_WHAT IS EXPECTED:_
Every entry, from first to last, must be written out exactly.

_DATA TO USE:_
= Beginning of Section =

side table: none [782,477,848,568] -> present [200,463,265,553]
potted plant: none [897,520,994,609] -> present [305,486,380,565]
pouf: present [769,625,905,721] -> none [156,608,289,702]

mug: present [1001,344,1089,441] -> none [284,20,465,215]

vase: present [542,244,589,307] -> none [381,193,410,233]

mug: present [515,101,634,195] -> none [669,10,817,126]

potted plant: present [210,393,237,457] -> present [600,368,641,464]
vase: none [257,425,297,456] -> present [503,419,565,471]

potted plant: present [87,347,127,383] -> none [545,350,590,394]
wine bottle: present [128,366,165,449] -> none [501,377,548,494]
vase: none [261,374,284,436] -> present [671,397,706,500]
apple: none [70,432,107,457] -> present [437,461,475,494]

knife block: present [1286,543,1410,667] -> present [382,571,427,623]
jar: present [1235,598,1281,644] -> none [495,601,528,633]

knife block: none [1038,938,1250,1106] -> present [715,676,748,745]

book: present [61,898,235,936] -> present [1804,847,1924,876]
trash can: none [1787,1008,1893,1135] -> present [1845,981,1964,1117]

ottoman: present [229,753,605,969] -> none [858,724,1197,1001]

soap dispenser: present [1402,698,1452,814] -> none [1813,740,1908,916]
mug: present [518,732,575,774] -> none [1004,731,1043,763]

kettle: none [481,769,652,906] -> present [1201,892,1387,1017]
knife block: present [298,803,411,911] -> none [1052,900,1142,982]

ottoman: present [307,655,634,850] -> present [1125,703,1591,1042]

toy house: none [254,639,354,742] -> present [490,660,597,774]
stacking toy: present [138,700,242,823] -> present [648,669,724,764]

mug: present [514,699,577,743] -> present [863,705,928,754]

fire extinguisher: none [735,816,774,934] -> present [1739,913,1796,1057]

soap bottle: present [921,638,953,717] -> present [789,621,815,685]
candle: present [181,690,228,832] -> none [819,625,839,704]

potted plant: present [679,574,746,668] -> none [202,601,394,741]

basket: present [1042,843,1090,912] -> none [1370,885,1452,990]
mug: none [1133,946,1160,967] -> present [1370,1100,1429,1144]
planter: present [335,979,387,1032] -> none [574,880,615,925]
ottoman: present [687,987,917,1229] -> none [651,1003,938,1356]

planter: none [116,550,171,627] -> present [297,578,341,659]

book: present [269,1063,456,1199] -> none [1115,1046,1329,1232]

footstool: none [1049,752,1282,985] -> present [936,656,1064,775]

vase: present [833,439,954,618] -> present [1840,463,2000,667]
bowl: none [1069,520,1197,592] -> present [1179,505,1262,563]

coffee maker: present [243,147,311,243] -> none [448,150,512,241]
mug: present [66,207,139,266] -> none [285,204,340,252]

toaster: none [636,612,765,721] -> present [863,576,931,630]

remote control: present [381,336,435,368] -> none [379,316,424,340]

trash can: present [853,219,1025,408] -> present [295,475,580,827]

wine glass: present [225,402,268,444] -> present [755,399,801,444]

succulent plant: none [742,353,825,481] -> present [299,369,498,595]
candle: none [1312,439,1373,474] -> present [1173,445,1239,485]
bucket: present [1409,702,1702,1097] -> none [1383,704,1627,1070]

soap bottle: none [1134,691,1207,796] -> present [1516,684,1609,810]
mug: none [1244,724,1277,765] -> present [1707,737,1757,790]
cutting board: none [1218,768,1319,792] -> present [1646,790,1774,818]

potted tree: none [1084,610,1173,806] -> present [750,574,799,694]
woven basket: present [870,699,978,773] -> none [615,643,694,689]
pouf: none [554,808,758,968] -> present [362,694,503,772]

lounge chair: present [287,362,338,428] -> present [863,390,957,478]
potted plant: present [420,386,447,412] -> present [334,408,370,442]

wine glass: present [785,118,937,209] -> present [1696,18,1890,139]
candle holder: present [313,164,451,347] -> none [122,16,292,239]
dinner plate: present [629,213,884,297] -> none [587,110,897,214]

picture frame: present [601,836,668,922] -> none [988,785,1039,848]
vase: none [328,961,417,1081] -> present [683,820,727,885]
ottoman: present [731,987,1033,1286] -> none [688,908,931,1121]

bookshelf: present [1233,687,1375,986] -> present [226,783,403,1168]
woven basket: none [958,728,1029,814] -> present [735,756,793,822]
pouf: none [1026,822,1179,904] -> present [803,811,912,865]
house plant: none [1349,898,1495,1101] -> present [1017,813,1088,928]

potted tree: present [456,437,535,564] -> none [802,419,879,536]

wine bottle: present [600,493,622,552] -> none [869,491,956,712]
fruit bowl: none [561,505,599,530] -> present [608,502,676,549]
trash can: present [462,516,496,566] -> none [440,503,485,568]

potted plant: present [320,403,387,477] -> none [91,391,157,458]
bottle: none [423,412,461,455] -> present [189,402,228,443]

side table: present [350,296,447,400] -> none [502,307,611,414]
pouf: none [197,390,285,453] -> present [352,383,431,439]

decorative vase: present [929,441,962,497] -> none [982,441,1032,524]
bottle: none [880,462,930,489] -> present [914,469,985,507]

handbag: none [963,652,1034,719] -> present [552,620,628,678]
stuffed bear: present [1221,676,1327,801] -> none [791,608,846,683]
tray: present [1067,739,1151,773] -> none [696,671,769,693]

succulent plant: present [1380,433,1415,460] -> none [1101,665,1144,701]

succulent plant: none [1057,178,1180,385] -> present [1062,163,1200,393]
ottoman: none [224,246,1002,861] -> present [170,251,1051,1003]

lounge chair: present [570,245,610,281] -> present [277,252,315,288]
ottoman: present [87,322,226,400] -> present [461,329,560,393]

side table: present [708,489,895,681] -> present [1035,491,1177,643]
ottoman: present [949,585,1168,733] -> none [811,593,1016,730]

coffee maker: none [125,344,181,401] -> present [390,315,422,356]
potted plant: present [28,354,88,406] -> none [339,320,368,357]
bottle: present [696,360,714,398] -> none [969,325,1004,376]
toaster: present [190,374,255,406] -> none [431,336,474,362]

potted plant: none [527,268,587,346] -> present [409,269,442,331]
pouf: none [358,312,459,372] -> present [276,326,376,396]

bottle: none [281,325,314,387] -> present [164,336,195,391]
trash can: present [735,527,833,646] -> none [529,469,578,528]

= End of Section =

_ANSWER BOX:_
side table: none [782,477,848,568] -> present [200,463,265,553]
potted plant: none [897,520,994,609] -> present [305,486,380,565]
pouf: present [769,625,905,721] -> none [156,608,289,702]

mug: present [1001,344,1089,441] -> none [284,20,465,215]

vase: present [542,244,589,307] -> none [381,193,410,233]

mug: present [515,101,634,195] -> none [669,10,817,126]

potted plant: present [210,393,237,457] -> present [600,368,641,464]
vase: none [257,425,297,456] -> present [503,419,565,471]

potted plant: present [87,347,127,383] -> none [545,350,590,394]
wine bottle: present [128,366,165,449] -> none [501,377,548,494]
vase: none [261,374,284,436] -> present [671,397,706,500]
apple: none [70,432,107,457] -> present [437,461,475,494]

knife block: present [1286,543,1410,667] -> present [382,571,427,623]
jar: present [1235,598,1281,644] -> none [495,601,528,633]

knife block: none [1038,938,1250,1106] -> present [715,676,748,745]

book: present [61,898,235,936] -> present [1804,847,1924,876]
trash can: none [1787,1008,1893,1135] -> present [1845,981,1964,1117]

ottoman: present [229,753,605,969] -> none [858,724,1197,1001]

soap dispenser: present [1402,698,1452,814] -> none [1813,740,1908,916]
mug: present [518,732,575,774] -> none [1004,731,1043,763]

kettle: none [481,769,652,906] -> present [1201,892,1387,1017]
knife block: present [298,803,411,911] -> none [1052,900,1142,982]

ottoman: present [307,655,634,850] -> present [1125,703,1591,1042]

toy house: none [254,639,354,742] -> present [490,660,597,774]
stacking toy: present [138,700,242,823] -> present [648,669,724,764]

mug: present [514,699,577,743] -> present [863,705,928,754]

fire extinguisher: none [735,816,774,934] -> present [1739,913,1796,1057]

soap bottle: present [921,638,953,717] -> present [789,621,815,685]
candle: present [181,690,228,832] -> none [819,625,839,704]

potted plant: present [679,574,746,668] -> none [202,601,394,741]

basket: present [1042,843,1090,912] -> none [1370,885,1452,990]
mug: none [1133,946,1160,967] -> present [1370,1100,1429,1144]
planter: present [335,979,387,1032] -> none [574,880,615,925]
ottoman: present [687,987,917,1229] -> none [651,1003,938,1356]

planter: none [116,550,171,627] -> present [297,578,341,659]

book: present [269,1063,456,1199] -> none [1115,1046,1329,1232]

footstool: none [1049,752,1282,985] -> present [936,656,1064,775]

vase: present [833,439,954,618] -> present [1840,463,2000,667]
bowl: none [1069,520,1197,592] -> present [1179,505,1262,563]

coffee maker: present [243,147,311,243] -> none [448,150,512,241]
mug: present [66,207,139,266] -> none [285,204,340,252]

toaster: none [636,612,765,721] -> present [863,576,931,630]

remote control: present [381,336,435,368] -> none [379,316,424,340]

trash can: present [853,219,1025,408] -> present [295,475,580,827]

wine glass: present [225,402,268,444] -> present [755,399,801,444]

succulent plant: none [742,353,825,481] -> present [299,369,498,595]
candle: none [1312,439,1373,474] -> present [1173,445,1239,485]
bucket: present [1409,702,1702,1097] -> none [1383,704,1627,1070]

soap bottle: none [1134,691,1207,796] -> present [1516,684,1609,810]
mug: none [1244,724,1277,765] -> present [1707,737,1757,790]
cutting board: none [1218,768,1319,792] -> present [1646,790,1774,818]

potted tree: none [1084,610,1173,806] -> present [750,574,799,694]
woven basket: present [870,699,978,773] -> none [615,643,694,689]
pouf: none [554,808,758,968] -> present [362,694,503,772]

lounge chair: present [287,362,338,428] -> present [863,390,957,478]
potted plant: present [420,386,447,412] -> present [334,408,370,442]

wine glass: present [785,118,937,209] -> present [1696,18,1890,139]
candle holder: present [313,164,451,347] -> none [122,16,292,239]
dinner plate: present [629,213,884,297] -> none [587,110,897,214]

picture frame: present [601,836,668,922] -> none [988,785,1039,848]
vase: none [328,961,417,1081] -> present [683,820,727,885]
ottoman: present [731,987,1033,1286] -> none [688,908,931,1121]

bookshelf: present [1233,687,1375,986] -> present [226,783,403,1168]
woven basket: none [958,728,1029,814] -> present [735,756,793,822]
pouf: none [1026,822,1179,904] -> present [803,811,912,865]
house plant: none [1349,898,1495,1101] -> present [1017,813,1088,928]

potted tree: present [456,437,535,564] -> none [802,419,879,536]

wine bottle: present [600,493,622,552] -> none [869,491,956,712]
fruit bowl: none [561,505,599,530] -> present [608,502,676,549]
trash can: present [462,516,496,566] -> none [440,503,485,568]

potted plant: present [320,403,387,477] -> none [91,391,157,458]
bottle: none [423,412,461,455] -> present [189,402,228,443]

side table: present [350,296,447,400] -> none [502,307,611,414]
pouf: none [197,390,285,453] -> present [352,383,431,439]

decorative vase: present [929,441,962,497] -> none [982,441,1032,524]
bottle: none [880,462,930,489] -> present [914,469,985,507]

handbag: none [963,652,1034,719] -> present [552,620,628,678]
stuffed bear: present [1221,676,1327,801] -> none [791,608,846,683]
tray: present [1067,739,1151,773] -> none [696,671,769,693]

succulent plant: present [1380,433,1415,460] -> none [1101,665,1144,701]

succulent plant: none [1057,178,1180,385] -> present [1062,163,1200,393]
ottoman: none [224,246,1002,861] -> present [170,251,1051,1003]

lounge chair: present [570,245,610,281] -> present [277,252,315,288]
ottoman: present [87,322,226,400] -> present [461,329,560,393]

side table: present [708,489,895,681] -> present [1035,491,1177,643]
ottoman: present [949,585,1168,733] -> none [811,593,1016,730]

coffee maker: none [125,344,181,401] -> present [390,315,422,356]
potted plant: present [28,354,88,406] -> none [339,320,368,357]
bottle: present [696,360,714,398] -> none [969,325,1004,376]
toaster: present [190,374,255,406] -> none [431,336,474,362]

potted plant: none [527,268,587,346] -> present [409,269,442,331]
pouf: none [358,312,459,372] -> present [276,326,376,396]

bottle: none [281,325,314,387] -> present [164,336,195,391]
trash can: present [735,527,833,646] -> none [529,469,578,528]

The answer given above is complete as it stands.